Antibacterial activity was tested against both Gram-positive (Staphylococcus aureus) and Gram-negative bacteria (Escherichia coli) using a 96-well microdilution assay to determine the minimum inhibitory concentration (MIC). In parallel, photocatalytic efficiency was evaluated by monitoring methylene blue (MB) degradation under UV light irradiation. A comparative study with commercial TiO₂ nanoparticles was also conducted to benchmark the performance of the prepared nanomaterials.

The FTIR study showed the presence of terpenoids and flavonoids considered responsible for the formation and stabilization of titanium dioxide nanoparticles, while the XRD studies revealed the crystalline nature of titanium dioxide nanoparticles.

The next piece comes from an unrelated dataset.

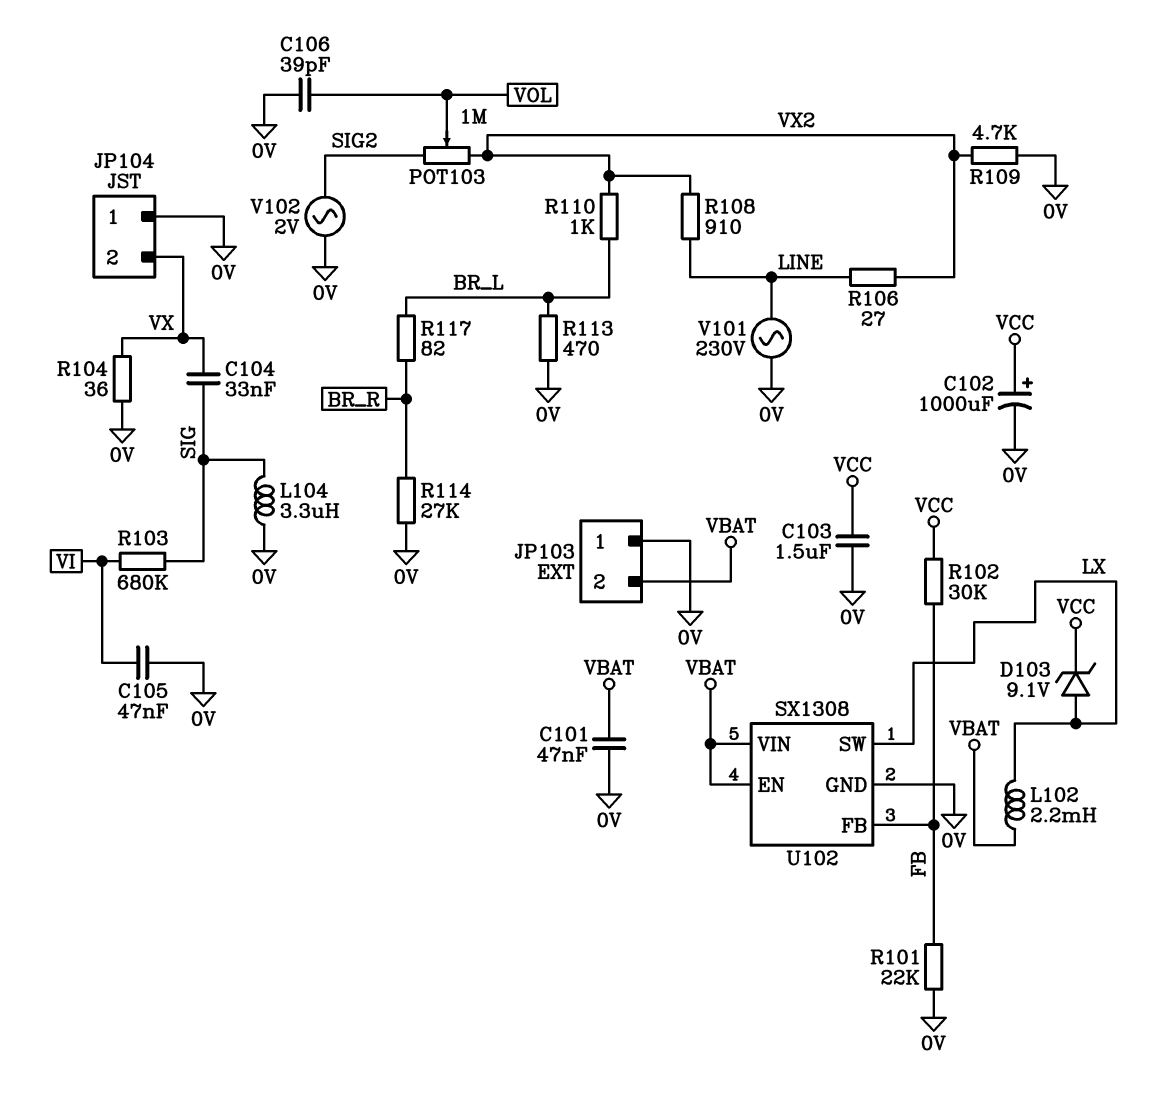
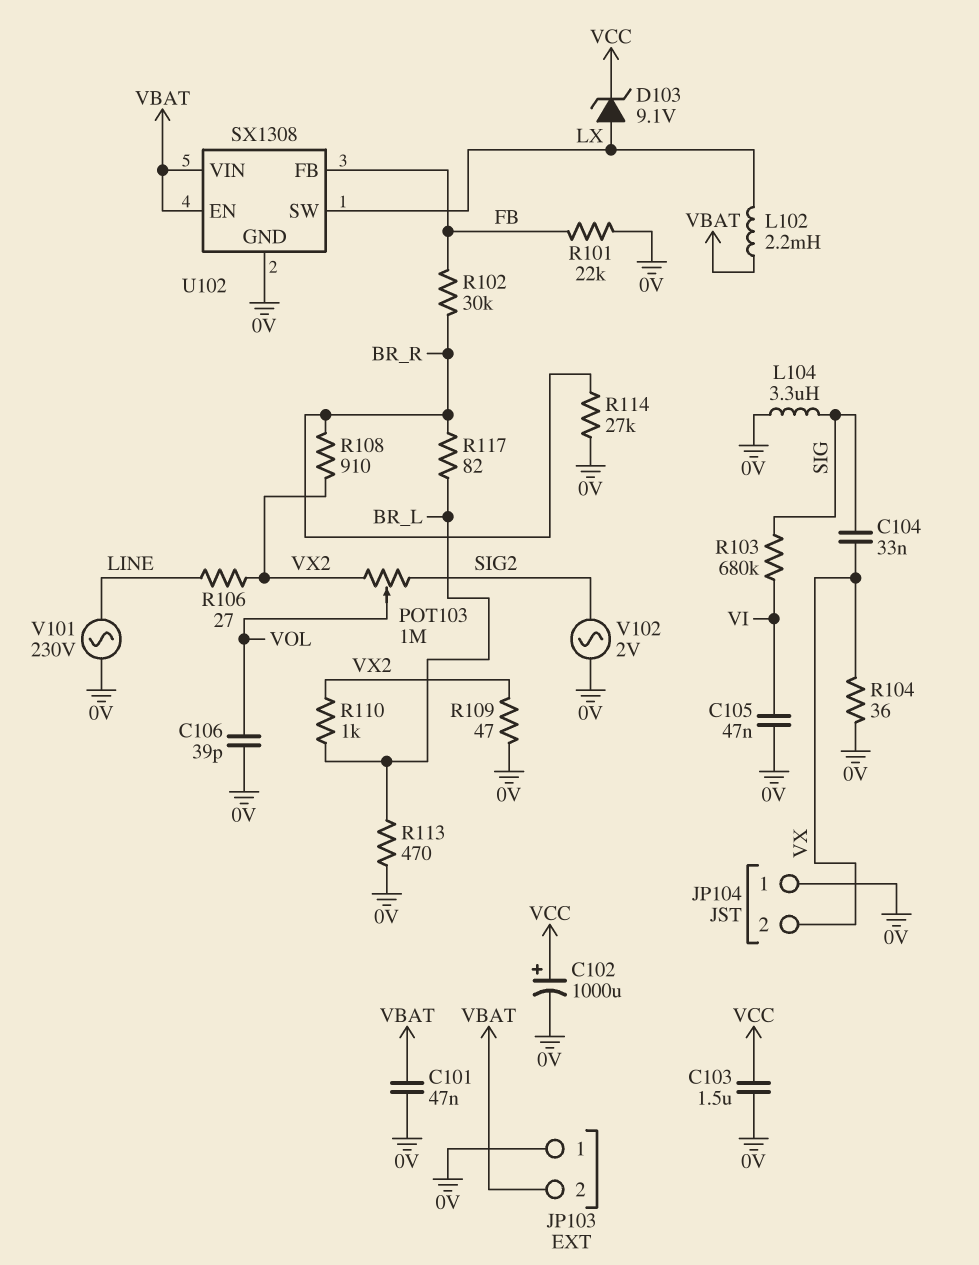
R102: 30k (FB, VCC) -> 30k (BR_R, FB)
R108: 910 (LINE, VX2) -> 910 (BR_R, VX2)
R109: 4.7k (0V, VX2) -> 47 (0V, VX2)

The results revealed that bio TiO₂ nanoparticles calcined at 450 °C exhibited significantly lower MIC values compared to commercial TiO₂, indicating stronger antibacterial potency. Moreover, enhanced photocatalytic degradation of MB was observed, demonstrating their dual functionality.

These findings confirm the potential of Eucalyptus-mediated TiO₂ nanoparticles as cost-effective, sustainable, and environmentally friendly alternatives for biomedical and wastewater treatment applications.